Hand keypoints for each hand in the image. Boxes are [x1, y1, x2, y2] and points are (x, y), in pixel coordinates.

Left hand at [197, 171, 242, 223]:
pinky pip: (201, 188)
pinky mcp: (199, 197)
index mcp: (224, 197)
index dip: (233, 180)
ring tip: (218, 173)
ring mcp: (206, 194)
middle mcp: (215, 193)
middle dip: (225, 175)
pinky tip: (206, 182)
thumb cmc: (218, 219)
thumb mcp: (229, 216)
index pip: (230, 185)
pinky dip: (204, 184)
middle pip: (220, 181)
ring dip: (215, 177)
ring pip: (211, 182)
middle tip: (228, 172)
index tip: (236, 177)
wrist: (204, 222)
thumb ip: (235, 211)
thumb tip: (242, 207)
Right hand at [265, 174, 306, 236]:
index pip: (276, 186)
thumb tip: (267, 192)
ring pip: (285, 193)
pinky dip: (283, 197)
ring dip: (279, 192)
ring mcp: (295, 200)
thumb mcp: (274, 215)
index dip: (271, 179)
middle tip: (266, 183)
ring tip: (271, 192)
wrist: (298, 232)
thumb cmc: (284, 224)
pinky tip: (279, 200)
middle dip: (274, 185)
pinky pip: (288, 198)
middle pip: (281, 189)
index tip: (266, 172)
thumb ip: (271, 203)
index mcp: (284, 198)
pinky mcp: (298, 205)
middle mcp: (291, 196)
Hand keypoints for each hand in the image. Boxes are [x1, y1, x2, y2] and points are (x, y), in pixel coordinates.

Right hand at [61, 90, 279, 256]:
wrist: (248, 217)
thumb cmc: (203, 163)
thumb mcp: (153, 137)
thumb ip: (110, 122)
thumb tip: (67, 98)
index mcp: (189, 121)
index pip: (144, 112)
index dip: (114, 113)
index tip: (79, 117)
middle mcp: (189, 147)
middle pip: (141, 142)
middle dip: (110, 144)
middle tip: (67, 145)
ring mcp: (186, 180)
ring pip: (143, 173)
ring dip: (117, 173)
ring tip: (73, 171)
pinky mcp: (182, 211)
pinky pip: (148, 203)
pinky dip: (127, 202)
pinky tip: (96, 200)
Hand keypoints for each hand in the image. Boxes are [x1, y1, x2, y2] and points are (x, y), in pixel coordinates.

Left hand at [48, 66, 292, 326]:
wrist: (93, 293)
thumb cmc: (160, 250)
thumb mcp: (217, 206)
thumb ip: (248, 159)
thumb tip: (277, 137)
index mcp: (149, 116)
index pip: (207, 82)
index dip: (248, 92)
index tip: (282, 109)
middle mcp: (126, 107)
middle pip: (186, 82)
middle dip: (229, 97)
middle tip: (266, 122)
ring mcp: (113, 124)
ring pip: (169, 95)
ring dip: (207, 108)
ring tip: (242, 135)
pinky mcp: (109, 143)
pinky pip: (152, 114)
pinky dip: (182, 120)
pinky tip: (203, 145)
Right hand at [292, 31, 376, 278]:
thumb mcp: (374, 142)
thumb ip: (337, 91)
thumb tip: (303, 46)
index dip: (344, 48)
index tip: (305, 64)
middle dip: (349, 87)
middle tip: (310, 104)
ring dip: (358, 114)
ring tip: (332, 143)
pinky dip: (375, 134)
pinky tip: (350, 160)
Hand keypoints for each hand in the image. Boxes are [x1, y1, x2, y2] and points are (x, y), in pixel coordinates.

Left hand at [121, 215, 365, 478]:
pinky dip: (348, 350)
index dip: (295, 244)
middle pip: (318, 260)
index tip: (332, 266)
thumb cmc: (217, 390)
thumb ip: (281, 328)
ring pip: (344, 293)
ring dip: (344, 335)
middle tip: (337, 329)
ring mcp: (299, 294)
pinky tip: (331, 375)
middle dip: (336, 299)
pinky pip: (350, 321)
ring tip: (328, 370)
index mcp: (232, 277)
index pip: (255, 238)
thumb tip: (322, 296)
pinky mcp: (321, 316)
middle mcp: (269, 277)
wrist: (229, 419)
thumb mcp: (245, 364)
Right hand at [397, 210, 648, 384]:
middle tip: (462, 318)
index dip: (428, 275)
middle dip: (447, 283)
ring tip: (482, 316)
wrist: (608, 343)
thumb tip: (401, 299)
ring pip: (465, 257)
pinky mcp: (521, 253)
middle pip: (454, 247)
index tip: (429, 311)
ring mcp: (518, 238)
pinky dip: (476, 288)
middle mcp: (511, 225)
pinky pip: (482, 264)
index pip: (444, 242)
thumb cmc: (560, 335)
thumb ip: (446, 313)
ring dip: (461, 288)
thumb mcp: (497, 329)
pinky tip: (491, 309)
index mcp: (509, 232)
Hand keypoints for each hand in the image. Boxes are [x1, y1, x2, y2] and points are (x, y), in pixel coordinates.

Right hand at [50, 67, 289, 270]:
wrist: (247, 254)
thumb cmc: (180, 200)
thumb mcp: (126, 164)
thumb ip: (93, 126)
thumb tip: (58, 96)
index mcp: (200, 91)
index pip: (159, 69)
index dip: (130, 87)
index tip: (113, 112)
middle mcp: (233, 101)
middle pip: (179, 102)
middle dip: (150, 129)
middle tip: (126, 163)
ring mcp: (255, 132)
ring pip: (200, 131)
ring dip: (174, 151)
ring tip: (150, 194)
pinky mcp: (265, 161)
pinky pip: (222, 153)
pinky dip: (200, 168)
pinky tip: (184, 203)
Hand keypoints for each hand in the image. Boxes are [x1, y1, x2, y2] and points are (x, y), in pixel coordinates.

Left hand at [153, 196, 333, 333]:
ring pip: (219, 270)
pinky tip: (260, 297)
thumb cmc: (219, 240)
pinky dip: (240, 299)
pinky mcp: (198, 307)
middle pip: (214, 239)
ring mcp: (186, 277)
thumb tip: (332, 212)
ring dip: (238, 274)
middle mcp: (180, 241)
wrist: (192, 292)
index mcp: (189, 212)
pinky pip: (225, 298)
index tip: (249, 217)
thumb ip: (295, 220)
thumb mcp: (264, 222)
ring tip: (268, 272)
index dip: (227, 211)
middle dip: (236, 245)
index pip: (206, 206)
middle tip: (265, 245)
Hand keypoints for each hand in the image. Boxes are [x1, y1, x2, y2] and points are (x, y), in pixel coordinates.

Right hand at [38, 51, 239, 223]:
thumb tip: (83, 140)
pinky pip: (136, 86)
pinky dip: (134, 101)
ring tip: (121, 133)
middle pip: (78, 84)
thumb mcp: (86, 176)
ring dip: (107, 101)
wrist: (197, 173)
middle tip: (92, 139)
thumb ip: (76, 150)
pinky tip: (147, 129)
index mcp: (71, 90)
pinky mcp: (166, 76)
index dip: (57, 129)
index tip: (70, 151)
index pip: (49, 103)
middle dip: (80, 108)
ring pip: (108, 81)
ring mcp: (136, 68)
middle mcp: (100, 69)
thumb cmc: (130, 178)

++++++

Above are some records; repeat all of them exactly.

> Your response:
Hand keypoints for each hand in the image. Boxes are [x1, y1, x2, y2] and points are (x, y), in pixel coordinates.

Left hand at [197, 171, 242, 223]:
pinky pip: (201, 188)
pinky mcp: (199, 197)
index mcp: (224, 197)
index dip: (233, 180)
ring tip: (218, 173)
ring mcp: (206, 194)
middle mcp: (215, 193)
middle dip: (225, 175)
pinky tip: (206, 182)
thumb cmc: (218, 219)
thumb mcp: (229, 216)
index pip: (230, 185)
pinky dip: (204, 184)
middle pip: (220, 181)
ring dip: (215, 177)
ring pip: (211, 182)
middle tip: (228, 172)
index tip: (236, 177)
wrist: (204, 222)
thumb ip: (235, 211)
thumb tip: (242, 207)
Right hand at [265, 174, 306, 236]:
index pip: (276, 186)
thumb tip: (267, 192)
ring pip: (285, 193)
pinky dip: (283, 197)
ring dip: (279, 192)
ring mcp: (295, 200)
thumb mcp: (274, 215)
index dip: (271, 179)
middle tip: (266, 183)
ring tip: (271, 192)
wrist: (298, 232)
thumb cmc: (284, 224)
pinky tip: (279, 200)
middle dip: (274, 185)
pinky pip: (288, 198)
middle pip: (281, 189)
index tip: (266, 172)
thumb ip: (271, 203)
index mcp: (284, 198)
pinky mcp: (298, 205)
middle mcp: (291, 196)
Hand keypoints for each hand in the image. Boxes are [x1, y1, x2, y2] and points are (x, y), in pixel coordinates.

Right hand at [61, 90, 279, 256]:
wrist: (248, 217)
thumb cmc: (203, 163)
thumb mcp: (153, 137)
thumb ip: (110, 122)
thumb tip: (67, 98)
index mcp: (189, 121)
index pip: (144, 112)
index dip: (114, 113)
index tip: (79, 117)
middle mcp: (189, 147)
middle pip: (141, 142)
middle dip: (110, 144)
middle tip: (67, 145)
ring mcp: (186, 180)
ring pip: (143, 173)
ring dip: (117, 173)
ring tip: (73, 171)
pinky mcp: (182, 211)
pinky pip: (148, 203)
pinky dip: (127, 202)
pinky tip: (96, 200)
Hand keypoints for each hand in the image. Boxes are [x1, y1, x2, y2] and points are (x, y), in pixel coordinates.

Left hand at [48, 66, 292, 326]:
wrist: (93, 293)
thumb cmc: (160, 250)
thumb mcp: (217, 206)
thumb ip: (248, 159)
thumb tip: (277, 137)
index mcp: (149, 116)
index pip: (207, 82)
index dip: (248, 92)
index tip: (282, 109)
middle mcp: (126, 107)
middle pip: (186, 82)
middle dip: (229, 97)
middle tip: (266, 122)
ring mcp: (113, 124)
ring pip: (169, 95)
ring dip: (207, 108)
ring tip: (242, 135)
pinky mcp: (109, 143)
pinky pip: (152, 114)
pinky dip: (182, 120)
pinky tip: (203, 145)
Right hand at [292, 31, 376, 278]:
thumb mcp: (374, 142)
thumb ip: (337, 91)
thumb tip: (303, 46)
index dip: (344, 48)
index tip: (305, 64)
middle dip: (349, 87)
middle tip: (310, 104)
ring dip: (358, 114)
ring tip: (332, 143)
pinky dip: (375, 134)
pinky tip: (350, 160)
Hand keypoints for each hand in the image. Boxes are [x1, y1, x2, y2] and points are (x, y), in pixel coordinates.

Left hand at [121, 215, 365, 478]:
pinky dip: (348, 350)
index dip: (295, 244)
middle pip: (318, 260)
index tip: (332, 266)
thumb cmc: (217, 390)
thumb ip: (281, 328)
ring pip: (344, 293)
ring dip: (344, 335)
middle tip: (337, 329)
ring mcp: (299, 294)
pinky tip: (331, 375)
middle dip: (336, 299)
pinky pip: (350, 321)
ring tip: (328, 370)
index mcp: (232, 277)
index pip: (255, 238)
thumb tip: (322, 296)
pinky mcp: (321, 316)
middle mcp: (269, 277)
wrist: (229, 419)
thumb mcp: (245, 364)
Right hand at [397, 210, 648, 384]:
middle tip: (462, 318)
index dip: (428, 275)
middle dip: (447, 283)
ring tip: (482, 316)
wrist: (608, 343)
thumb tip: (401, 299)
ring pip: (465, 257)
pinky mcp: (521, 253)
middle pip: (454, 247)
index tip: (429, 311)
ring mcp: (518, 238)
pinky dip: (476, 288)
middle mcp: (511, 225)
pinky pip: (482, 264)
index pip: (444, 242)
thumb cmc: (560, 335)
thumb ip: (446, 313)
ring dip: (461, 288)
thumb mcp: (497, 329)
pinky tip: (491, 309)
index mcp: (509, 232)
Hand keypoints for each hand in the image. Boxes are [x1, y1, x2, y2] and points are (x, y), in pixel coordinates.

Right hand at [50, 67, 289, 270]:
wrist: (247, 254)
thumb cmc: (180, 200)
thumb mcp: (126, 164)
thumb ip: (93, 126)
thumb tip: (58, 96)
index mcp: (200, 91)
index pip: (159, 69)
index dip: (130, 87)
index tip: (113, 112)
middle mcp: (233, 101)
middle pip: (179, 102)
middle dip: (150, 129)
middle tip: (126, 163)
ring mcp: (255, 132)
ring pip: (200, 131)
ring dip: (174, 151)
ring tip: (150, 194)
pinky mcp: (265, 161)
pinky pip: (222, 153)
pinky dip: (200, 168)
pinky tip: (184, 203)
Hand keypoints for each hand in the image. Boxes are [x1, y1, x2, y2] and points are (x, y), in pixel coordinates.

Left hand at [153, 196, 333, 333]:
ring pip: (219, 270)
pinky tip: (260, 297)
thumb cmc: (219, 240)
pinky dip: (240, 299)
pinky mcp: (198, 307)
middle pip: (214, 239)
ring mcp: (186, 277)
thumb tip: (332, 212)
ring dip: (238, 274)
middle mcp: (180, 241)
wrist: (192, 292)
index mcp: (189, 212)
pinky pip: (225, 298)
index tip: (249, 217)
thumb ip: (295, 220)
thumb mcp: (264, 222)
ring tip: (268, 272)
index dip: (227, 211)
middle dip: (236, 245)
index pip: (206, 206)
middle tip: (265, 245)
Hand keypoints for each hand in the image. Boxes are [x1, y1, x2, y2] and points are (x, y), in pixel coordinates.

Right hand at [38, 51, 239, 223]:
thumb tip: (83, 140)
pinky pip: (136, 86)
pinky dip: (134, 101)
ring tip: (121, 133)
middle pip: (78, 84)
thumb mcp: (86, 176)
ring dip: (107, 101)
wrist: (197, 173)
middle tip: (92, 139)
thumb ip: (76, 150)
pinky tip: (147, 129)
index mcp: (71, 90)
pinky mcp: (166, 76)
index dip: (57, 129)
index tip: (70, 151)
index pip: (49, 103)
middle dip: (80, 108)
ring pip: (108, 81)
ring mcp: (136, 68)
middle mcp: (100, 69)
thumb cmc: (130, 178)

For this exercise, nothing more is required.